Published September 21, 2023 | Version v1
Journal article Open

Retrospective Analysis of Patients with Juvenile Laryngeal Papillomatosis in ENT-CCF at CNHU-HKM/Benin: Literature Review.

  • 1. Ear Nose Throat - ENT-CCF Department, National University Hospital Center HKM-Cotonou (Benin)
  • 2. ENT-CCF Department, Suru-Léré Zone Hospital, Cotonou (Benin)
  • 3. ENT Department, Catholic University Hospital of Louvain, NAMUR (Belgium)



Objective: Laryngeal papillomatosis is a rare benign tumor affecting the laryngeal mucosa. Its precise etiopathogenesis remains unknown to date. The aim of this study was to investigate the epidemiological profile, diagnostic characteristics, therapeutic ap­proaches, and outcomes of patients with laryngeal papillomatosis.

Method: This was a descriptive cross-sectional study conducted at the Ear, Nose, and Throat (ENT) Clinic of CNHU-HKM/BENIN from January 1, 2010, to December 31, 2020. Laryngeal papillomatosis was confirmed through laryngeal biopsy. The variables studied included frequency, age, gender, clinical presentation, paraclinical findings, therapeutic approaches, and patient outcomes.

Results: Twenty-eight (28) cases of laryngeal papillomatosis were identified over an 11-year period, resulting in an annual incidence rate of 2.54 cases. The average age of the patients was 13.74 years, with a range from 19 months to 45 years. Females were more com­monly affected, with a sex ratio of 0.6 (15/24). Dyspnea was the primary reason for consultation in 17 out of 24 patients, even though all patients initially reported hoarseness as a symptom. In nine out of seventeen (09/17) patients, emergency tracheostomy was required due to severe laryngeal dyspnea at stage III according to the Chevalier Jackson and Pineau classification. Laryngeal biopsy was performed in all patients, confirming the diagnosis of laryngeal papillomatosis. Surgical debulking was performed in all patients, and in two cases, it was combined with CO2 laser vaporization of lesions outside of our hospital. Recurrences were frequent, ranging from 1 to 9, with at least one recurrence observed in 13 out of 24 patients. Two patients regained a normal voice, while the remaining patients experienced varying degrees of persistent phonatory sequelae. Four (04) patients were successfully decannulated, but one out of the five (1/5) remaining patients with a tracheostomy tube unfortunately passed away.
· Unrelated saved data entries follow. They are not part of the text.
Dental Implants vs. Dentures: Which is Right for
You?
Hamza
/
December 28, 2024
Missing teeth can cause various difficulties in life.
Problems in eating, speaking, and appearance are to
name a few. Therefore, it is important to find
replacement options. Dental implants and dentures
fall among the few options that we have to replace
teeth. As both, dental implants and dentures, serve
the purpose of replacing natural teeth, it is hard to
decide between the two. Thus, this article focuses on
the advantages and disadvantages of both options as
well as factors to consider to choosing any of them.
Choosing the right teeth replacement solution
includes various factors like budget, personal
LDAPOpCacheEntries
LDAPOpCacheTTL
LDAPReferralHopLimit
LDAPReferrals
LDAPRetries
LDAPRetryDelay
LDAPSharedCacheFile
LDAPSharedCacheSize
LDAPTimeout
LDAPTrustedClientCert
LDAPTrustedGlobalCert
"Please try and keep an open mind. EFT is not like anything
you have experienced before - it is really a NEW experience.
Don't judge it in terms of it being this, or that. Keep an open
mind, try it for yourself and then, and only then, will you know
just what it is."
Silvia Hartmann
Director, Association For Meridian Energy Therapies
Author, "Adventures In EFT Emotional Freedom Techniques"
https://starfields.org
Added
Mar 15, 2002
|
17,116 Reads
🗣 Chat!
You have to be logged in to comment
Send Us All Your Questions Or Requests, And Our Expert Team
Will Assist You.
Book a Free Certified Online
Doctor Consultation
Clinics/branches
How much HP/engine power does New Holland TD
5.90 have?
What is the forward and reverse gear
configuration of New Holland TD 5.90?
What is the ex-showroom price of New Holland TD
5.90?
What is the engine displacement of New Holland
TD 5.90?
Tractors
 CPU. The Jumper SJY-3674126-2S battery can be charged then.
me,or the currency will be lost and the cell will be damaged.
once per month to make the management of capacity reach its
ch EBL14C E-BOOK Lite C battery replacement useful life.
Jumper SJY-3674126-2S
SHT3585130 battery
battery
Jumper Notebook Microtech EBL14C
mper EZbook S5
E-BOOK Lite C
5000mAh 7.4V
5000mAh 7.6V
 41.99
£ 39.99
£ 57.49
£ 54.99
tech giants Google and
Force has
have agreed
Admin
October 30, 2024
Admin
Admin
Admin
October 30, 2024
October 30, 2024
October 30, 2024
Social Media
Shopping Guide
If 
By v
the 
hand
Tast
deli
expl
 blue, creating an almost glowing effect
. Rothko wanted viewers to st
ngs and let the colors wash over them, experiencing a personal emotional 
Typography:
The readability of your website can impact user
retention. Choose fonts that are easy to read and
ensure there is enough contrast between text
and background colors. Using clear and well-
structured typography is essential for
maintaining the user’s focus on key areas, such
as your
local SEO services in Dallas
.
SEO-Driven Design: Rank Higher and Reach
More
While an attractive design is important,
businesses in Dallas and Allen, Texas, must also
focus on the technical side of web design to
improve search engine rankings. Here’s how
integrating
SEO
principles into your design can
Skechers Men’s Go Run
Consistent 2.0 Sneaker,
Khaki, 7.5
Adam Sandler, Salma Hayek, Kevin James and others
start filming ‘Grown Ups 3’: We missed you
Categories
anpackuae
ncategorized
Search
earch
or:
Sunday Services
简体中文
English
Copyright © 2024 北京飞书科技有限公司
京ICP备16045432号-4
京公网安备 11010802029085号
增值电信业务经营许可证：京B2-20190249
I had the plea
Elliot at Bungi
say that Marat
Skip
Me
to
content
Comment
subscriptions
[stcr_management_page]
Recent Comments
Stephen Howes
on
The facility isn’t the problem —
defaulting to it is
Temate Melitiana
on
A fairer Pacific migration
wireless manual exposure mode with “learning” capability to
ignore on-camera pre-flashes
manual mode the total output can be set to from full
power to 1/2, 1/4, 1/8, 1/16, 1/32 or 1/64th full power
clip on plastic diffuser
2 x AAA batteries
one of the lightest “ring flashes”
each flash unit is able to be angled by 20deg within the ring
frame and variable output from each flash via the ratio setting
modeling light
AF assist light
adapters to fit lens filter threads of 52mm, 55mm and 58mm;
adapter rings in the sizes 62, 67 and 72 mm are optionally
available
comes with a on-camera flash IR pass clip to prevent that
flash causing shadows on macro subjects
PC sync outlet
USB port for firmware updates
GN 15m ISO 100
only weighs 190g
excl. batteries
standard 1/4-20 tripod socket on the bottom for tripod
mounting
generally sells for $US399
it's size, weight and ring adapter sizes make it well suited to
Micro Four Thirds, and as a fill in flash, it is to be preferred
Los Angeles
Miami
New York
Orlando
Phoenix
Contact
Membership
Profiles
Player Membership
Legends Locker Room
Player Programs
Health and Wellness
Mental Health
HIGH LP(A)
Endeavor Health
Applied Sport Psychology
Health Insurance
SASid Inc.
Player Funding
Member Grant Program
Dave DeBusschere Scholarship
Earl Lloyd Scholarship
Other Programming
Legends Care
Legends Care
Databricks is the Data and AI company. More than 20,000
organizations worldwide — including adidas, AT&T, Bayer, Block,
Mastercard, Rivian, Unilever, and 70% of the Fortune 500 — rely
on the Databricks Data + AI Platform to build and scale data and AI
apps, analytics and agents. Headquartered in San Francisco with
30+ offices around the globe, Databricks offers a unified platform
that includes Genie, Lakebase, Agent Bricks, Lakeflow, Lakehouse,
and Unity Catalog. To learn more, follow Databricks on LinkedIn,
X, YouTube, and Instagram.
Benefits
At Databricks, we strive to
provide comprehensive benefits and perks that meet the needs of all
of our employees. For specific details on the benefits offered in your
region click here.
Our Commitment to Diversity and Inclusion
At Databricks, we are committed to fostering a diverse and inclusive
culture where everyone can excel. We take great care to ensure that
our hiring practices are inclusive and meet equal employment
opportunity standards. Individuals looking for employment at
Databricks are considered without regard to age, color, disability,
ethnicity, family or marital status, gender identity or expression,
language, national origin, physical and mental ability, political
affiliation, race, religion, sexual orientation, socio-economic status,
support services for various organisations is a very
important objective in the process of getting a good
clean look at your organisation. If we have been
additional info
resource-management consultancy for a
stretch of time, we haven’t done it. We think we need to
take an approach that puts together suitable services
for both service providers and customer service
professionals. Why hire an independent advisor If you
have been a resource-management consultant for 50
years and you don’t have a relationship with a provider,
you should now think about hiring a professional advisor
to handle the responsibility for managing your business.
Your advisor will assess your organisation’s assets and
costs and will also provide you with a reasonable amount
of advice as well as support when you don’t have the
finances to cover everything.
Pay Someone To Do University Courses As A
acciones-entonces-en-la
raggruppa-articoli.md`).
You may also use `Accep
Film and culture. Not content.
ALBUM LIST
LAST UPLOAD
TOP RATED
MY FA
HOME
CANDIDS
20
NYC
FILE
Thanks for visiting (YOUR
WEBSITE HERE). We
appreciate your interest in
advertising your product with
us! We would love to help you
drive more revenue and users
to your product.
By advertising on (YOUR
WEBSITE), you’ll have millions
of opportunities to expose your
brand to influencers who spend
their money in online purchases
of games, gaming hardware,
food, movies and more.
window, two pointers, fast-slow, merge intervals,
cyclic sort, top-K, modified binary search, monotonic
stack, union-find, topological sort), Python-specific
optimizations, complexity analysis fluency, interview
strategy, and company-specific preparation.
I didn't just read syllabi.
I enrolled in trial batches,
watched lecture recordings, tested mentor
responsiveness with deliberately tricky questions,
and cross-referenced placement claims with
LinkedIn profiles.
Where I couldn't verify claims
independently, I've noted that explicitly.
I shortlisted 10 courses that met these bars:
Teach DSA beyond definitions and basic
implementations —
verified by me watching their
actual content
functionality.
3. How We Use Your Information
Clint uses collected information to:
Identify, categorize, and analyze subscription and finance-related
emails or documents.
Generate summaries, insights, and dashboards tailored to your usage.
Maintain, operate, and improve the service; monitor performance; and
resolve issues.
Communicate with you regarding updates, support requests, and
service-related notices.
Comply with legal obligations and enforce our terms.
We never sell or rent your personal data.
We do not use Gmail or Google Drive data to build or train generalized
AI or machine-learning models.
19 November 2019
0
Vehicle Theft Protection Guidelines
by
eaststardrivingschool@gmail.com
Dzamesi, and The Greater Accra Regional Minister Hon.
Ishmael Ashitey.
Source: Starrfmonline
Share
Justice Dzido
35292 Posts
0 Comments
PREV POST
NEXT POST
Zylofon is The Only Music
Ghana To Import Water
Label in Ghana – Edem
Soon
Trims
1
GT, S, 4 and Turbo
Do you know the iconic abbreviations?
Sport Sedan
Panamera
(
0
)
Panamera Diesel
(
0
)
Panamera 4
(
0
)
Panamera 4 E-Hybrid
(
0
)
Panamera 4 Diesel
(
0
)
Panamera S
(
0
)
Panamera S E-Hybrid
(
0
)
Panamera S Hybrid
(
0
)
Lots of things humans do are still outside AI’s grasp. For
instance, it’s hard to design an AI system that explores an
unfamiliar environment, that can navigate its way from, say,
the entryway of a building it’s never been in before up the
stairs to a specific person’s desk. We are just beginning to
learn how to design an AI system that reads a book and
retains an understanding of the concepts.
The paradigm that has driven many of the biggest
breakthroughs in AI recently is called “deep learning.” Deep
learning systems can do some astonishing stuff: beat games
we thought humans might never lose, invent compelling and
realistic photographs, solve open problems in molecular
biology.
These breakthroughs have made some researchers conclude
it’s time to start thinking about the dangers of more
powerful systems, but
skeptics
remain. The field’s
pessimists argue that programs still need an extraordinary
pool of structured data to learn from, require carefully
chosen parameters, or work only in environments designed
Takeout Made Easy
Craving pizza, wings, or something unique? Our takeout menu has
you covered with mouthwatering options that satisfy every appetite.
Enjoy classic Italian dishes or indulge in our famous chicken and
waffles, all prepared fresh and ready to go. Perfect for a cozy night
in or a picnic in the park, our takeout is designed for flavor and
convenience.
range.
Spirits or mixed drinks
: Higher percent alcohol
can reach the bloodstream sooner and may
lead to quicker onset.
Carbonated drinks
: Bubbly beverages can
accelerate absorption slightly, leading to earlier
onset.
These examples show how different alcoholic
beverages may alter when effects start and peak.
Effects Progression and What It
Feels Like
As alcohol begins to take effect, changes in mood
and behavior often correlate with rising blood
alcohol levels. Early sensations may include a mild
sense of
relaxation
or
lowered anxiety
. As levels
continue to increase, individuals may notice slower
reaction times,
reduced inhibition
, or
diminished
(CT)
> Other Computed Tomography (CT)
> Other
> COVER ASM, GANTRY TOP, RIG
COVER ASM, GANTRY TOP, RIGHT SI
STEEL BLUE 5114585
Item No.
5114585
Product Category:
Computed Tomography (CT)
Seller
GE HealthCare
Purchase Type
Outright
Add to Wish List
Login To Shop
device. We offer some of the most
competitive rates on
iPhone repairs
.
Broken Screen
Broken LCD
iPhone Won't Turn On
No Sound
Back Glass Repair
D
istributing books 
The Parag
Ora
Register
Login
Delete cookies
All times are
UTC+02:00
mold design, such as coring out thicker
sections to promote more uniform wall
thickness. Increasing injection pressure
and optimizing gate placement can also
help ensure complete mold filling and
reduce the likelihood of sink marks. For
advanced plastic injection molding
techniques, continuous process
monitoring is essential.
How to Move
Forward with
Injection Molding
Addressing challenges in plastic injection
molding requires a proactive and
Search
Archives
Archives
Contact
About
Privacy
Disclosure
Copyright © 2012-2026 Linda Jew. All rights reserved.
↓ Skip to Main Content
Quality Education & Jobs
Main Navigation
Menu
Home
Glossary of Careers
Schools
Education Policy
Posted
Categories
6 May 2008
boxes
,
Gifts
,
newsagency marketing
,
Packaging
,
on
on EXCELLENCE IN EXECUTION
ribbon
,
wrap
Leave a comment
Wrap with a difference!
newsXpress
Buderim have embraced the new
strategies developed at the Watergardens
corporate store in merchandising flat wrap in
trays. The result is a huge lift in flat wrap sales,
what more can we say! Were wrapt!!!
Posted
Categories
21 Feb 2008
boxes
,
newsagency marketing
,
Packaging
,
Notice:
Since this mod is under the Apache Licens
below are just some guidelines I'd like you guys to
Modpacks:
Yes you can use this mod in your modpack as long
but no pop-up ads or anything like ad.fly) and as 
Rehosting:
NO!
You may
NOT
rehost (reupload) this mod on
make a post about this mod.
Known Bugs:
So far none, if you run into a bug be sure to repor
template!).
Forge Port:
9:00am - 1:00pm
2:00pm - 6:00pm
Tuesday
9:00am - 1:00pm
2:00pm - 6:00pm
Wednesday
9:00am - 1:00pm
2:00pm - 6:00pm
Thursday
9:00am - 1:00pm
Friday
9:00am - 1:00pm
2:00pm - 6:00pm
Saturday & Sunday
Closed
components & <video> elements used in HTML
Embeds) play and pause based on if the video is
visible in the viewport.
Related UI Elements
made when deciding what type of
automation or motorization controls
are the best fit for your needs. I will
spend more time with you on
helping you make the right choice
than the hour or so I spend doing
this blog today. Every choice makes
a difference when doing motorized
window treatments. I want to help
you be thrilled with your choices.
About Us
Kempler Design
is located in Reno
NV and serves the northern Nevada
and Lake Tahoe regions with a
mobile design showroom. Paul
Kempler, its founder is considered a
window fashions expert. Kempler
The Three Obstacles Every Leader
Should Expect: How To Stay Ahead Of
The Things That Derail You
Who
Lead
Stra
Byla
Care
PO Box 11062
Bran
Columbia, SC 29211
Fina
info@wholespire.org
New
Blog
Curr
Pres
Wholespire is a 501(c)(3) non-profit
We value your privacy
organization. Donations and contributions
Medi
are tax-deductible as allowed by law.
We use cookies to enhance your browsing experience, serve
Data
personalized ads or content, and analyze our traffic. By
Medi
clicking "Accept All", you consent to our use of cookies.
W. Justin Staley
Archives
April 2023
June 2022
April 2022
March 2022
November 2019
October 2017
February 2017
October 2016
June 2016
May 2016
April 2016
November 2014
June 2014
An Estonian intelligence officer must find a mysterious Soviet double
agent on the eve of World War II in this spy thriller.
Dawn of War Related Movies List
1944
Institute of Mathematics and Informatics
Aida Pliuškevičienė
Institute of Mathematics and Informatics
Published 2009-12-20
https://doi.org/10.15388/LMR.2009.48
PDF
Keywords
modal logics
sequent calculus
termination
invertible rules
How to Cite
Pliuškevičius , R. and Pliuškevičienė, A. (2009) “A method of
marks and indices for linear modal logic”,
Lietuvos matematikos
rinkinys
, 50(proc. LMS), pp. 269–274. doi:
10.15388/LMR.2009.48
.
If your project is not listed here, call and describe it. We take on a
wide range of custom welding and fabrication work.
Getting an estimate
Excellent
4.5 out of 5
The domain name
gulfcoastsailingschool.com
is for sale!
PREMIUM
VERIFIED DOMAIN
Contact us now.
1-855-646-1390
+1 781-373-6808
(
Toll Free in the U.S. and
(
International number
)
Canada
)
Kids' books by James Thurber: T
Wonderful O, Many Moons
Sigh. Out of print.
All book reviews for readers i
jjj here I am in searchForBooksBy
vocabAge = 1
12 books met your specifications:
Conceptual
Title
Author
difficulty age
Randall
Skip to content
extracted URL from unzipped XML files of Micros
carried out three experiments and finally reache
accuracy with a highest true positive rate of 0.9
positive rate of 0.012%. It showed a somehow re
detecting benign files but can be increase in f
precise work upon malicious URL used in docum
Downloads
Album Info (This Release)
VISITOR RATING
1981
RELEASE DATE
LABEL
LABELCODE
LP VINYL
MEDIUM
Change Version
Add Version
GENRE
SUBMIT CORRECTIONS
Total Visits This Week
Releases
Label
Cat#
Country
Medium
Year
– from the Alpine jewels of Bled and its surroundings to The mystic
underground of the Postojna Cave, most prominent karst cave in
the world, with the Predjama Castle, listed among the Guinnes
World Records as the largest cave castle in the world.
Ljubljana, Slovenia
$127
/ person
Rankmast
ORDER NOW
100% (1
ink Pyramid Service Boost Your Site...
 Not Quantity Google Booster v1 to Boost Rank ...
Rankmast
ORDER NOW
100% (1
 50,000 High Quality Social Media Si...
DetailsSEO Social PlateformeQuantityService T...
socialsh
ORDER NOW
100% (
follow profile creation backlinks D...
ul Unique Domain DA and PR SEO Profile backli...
Conclusion: Laryngeal papillomatosis is a condition that is predominantly common in children. This study conducted in Benin high­lights that the primary treatment approach for this condition is surgical, specifically through endoscopy. The limitation of available medical equipment and technology hinders the exploration of other therapeutic alternatives.